For more information about what can be expressed by this metadata file, see the paralex specs and the frictionless specs.
Relation to other work
Frictionless provides a way to specify relations to other work, using a source
key, at the level of entire datasets.
For citing academic sources relevant for specific data points, one can instead add source
columns, containing keys to a sources file.
Data format
Paradigmatic lexicons are tabular datasets. Paralex lexicons MUST be provided in long form, written as csv (comma separated value) tables using utf-8 encoding.

**Exercise task 1**. List each requirement that the Paralex passage says Paralex lexicons must meet.
These records are unrelated to the passage.

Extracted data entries
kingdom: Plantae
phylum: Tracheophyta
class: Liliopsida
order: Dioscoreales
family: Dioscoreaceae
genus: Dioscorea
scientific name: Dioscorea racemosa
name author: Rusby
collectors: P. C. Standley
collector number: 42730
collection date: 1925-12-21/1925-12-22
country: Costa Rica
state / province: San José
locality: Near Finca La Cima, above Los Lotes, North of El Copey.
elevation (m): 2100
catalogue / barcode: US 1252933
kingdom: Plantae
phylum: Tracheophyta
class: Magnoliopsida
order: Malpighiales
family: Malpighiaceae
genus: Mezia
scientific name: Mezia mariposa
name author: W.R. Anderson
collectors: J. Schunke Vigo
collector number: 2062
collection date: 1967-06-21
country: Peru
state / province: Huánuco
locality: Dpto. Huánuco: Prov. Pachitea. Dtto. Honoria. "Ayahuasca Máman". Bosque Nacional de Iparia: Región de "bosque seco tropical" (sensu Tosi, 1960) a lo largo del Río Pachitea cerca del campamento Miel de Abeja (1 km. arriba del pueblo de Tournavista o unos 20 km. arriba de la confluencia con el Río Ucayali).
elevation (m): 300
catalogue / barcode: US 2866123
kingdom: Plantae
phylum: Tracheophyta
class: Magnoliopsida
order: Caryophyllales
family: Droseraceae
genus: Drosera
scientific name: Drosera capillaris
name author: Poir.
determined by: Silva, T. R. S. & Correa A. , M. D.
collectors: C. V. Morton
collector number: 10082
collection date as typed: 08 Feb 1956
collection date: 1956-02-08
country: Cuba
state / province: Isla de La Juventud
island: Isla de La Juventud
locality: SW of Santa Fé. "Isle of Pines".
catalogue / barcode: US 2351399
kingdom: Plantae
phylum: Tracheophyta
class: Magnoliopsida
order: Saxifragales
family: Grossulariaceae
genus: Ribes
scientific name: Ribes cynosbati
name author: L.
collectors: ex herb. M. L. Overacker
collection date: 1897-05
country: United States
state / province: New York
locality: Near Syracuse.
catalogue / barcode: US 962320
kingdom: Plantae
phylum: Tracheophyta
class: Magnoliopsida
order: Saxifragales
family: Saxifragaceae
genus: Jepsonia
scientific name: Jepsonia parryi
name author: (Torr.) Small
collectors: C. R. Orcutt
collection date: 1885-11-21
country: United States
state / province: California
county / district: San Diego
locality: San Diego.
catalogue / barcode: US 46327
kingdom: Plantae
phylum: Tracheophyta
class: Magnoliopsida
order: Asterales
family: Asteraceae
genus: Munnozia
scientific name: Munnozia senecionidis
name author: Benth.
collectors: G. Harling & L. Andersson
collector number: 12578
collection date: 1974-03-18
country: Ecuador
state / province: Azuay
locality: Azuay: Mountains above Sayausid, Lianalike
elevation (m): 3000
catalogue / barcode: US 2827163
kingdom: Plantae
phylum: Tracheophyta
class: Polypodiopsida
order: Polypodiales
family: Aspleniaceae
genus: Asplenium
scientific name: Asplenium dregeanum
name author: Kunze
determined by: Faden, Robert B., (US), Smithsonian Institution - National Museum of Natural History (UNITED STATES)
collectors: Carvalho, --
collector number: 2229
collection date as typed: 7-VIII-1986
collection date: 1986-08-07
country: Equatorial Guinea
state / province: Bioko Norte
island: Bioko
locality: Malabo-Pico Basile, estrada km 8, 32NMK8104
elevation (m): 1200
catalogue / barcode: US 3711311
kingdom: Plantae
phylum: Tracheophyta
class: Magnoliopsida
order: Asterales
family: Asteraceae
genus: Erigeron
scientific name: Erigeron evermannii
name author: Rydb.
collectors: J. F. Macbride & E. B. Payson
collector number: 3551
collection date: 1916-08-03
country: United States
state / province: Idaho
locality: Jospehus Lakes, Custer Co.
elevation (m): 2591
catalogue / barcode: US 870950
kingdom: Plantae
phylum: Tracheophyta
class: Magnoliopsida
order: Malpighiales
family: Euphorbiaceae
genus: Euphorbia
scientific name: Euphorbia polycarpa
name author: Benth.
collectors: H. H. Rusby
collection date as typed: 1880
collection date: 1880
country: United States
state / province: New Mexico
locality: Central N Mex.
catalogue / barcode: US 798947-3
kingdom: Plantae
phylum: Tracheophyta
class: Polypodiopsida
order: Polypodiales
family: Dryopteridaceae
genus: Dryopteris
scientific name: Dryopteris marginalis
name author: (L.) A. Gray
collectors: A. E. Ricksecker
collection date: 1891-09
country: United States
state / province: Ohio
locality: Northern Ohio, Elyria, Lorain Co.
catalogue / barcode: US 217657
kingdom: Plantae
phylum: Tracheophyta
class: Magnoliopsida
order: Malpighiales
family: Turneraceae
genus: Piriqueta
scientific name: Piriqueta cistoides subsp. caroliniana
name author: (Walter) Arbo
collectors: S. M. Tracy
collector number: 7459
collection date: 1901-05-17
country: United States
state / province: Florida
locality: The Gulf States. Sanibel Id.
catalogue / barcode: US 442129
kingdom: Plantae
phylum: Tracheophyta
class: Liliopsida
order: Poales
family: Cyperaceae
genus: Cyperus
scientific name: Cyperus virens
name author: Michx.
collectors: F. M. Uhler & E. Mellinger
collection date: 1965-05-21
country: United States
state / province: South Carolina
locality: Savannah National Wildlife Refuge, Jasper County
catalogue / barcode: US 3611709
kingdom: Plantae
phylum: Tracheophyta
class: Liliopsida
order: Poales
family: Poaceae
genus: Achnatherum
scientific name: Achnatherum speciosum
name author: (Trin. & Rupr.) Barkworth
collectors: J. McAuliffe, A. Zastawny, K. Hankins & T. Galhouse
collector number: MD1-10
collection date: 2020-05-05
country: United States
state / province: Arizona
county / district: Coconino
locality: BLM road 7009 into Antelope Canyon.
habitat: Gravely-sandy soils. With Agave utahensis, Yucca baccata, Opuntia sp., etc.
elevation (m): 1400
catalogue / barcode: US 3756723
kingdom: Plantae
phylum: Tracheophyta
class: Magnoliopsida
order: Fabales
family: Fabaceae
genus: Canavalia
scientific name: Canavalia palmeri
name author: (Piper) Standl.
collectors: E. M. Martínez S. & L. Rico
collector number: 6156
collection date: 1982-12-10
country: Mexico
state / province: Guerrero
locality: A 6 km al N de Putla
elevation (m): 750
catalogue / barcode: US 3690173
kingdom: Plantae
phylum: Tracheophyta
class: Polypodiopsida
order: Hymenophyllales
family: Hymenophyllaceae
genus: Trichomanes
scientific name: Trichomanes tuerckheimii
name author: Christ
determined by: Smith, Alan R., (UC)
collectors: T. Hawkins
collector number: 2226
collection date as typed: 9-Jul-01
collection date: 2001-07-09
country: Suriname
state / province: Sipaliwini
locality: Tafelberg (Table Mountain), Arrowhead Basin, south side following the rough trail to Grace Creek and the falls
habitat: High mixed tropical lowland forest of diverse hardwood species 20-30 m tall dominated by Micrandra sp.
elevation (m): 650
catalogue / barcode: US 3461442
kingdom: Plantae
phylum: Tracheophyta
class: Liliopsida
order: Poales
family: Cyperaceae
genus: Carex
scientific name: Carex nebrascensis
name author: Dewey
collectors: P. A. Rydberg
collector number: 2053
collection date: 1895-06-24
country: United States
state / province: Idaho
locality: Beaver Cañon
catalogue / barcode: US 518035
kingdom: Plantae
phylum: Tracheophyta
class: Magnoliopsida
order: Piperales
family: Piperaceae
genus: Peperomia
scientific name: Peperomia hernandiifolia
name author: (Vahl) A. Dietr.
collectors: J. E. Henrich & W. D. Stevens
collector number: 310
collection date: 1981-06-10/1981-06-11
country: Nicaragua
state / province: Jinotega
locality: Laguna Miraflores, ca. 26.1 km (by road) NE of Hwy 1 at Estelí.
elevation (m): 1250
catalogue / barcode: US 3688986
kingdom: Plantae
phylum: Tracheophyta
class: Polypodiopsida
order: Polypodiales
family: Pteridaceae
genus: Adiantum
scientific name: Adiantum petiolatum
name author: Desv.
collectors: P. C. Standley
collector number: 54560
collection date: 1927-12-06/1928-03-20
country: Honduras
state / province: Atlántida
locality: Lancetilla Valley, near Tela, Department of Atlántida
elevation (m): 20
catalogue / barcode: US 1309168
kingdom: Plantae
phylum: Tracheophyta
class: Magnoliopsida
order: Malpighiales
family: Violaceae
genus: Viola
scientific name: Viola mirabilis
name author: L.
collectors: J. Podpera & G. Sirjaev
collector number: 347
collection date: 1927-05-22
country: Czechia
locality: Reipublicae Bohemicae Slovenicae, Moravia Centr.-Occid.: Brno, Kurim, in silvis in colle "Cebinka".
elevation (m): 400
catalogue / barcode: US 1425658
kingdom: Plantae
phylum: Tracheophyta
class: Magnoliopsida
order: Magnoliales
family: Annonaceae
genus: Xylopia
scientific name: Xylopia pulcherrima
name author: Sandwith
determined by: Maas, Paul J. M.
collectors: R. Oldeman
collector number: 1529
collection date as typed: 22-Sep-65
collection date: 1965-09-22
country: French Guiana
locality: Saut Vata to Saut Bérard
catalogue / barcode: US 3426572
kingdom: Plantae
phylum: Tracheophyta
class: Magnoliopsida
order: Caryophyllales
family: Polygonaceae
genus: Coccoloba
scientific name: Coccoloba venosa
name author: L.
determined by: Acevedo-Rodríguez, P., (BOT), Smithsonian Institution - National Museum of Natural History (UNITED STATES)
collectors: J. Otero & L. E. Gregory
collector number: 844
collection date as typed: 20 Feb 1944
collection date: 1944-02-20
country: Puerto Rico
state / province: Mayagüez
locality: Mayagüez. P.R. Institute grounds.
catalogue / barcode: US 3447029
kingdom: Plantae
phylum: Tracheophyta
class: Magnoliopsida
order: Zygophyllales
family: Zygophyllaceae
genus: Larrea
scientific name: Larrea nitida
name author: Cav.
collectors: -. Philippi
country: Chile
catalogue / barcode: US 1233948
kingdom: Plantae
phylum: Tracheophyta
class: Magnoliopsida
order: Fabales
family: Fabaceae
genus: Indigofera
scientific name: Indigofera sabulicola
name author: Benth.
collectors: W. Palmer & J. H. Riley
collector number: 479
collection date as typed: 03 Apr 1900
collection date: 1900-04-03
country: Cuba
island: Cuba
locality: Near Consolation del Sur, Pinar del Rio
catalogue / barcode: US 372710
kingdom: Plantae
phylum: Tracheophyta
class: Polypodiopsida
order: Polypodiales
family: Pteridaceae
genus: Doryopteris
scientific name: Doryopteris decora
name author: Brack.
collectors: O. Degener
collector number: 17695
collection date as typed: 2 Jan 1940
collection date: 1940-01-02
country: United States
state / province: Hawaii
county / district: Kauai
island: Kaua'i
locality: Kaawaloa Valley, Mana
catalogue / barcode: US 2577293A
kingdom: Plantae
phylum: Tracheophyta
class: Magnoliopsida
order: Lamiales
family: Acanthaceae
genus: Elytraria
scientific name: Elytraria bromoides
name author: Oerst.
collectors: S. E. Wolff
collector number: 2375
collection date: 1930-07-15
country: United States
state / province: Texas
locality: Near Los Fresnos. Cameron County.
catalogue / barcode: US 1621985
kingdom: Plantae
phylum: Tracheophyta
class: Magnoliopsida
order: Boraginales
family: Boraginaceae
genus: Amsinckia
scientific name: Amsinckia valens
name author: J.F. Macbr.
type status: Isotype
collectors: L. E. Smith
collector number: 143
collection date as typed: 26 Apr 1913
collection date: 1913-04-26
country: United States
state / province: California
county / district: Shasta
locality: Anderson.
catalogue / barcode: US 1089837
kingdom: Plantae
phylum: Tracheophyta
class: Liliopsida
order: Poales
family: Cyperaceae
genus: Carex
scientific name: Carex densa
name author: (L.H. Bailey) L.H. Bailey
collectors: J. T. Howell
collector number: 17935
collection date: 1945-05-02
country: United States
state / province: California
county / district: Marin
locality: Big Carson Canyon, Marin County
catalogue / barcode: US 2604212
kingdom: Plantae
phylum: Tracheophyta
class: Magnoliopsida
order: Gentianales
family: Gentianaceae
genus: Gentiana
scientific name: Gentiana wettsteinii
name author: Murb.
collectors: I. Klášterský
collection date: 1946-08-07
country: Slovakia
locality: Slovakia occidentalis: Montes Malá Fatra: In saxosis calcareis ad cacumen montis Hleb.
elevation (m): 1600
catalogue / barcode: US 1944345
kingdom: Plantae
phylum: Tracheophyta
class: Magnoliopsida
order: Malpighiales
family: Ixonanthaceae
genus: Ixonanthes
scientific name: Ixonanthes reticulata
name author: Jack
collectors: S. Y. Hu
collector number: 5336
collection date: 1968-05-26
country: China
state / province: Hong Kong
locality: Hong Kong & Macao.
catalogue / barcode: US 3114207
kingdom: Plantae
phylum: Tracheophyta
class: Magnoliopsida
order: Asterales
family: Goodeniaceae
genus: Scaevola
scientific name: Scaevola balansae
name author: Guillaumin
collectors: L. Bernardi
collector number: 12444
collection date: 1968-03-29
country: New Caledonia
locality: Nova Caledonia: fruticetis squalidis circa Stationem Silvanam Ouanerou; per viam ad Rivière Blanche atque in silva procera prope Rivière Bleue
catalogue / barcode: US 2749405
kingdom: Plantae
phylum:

**Exercise task 2**. Write out the records from their first line through the line containing "locality: Near Finca".

**Result 1**.
- Provided in long form
- Written as csv (comma separated value) tables
- Using utf-8 encoding

**Result 2**.
kingdom: Plantae
phylum: Tracheophyta
class: Liliopsida
order: Dioscoreales
family: Dioscoreaceae
genus: Dioscorea
scientific name: Dioscorea racemosa
name author: Rusby
collectors: P. C. Standley
collector number: 42730
collection date: 1925-12-21/1925-12-22
country: Costa Rica
state / province: San José
locality: Near Finca La Cima, above Los Lotes, North of El Copey.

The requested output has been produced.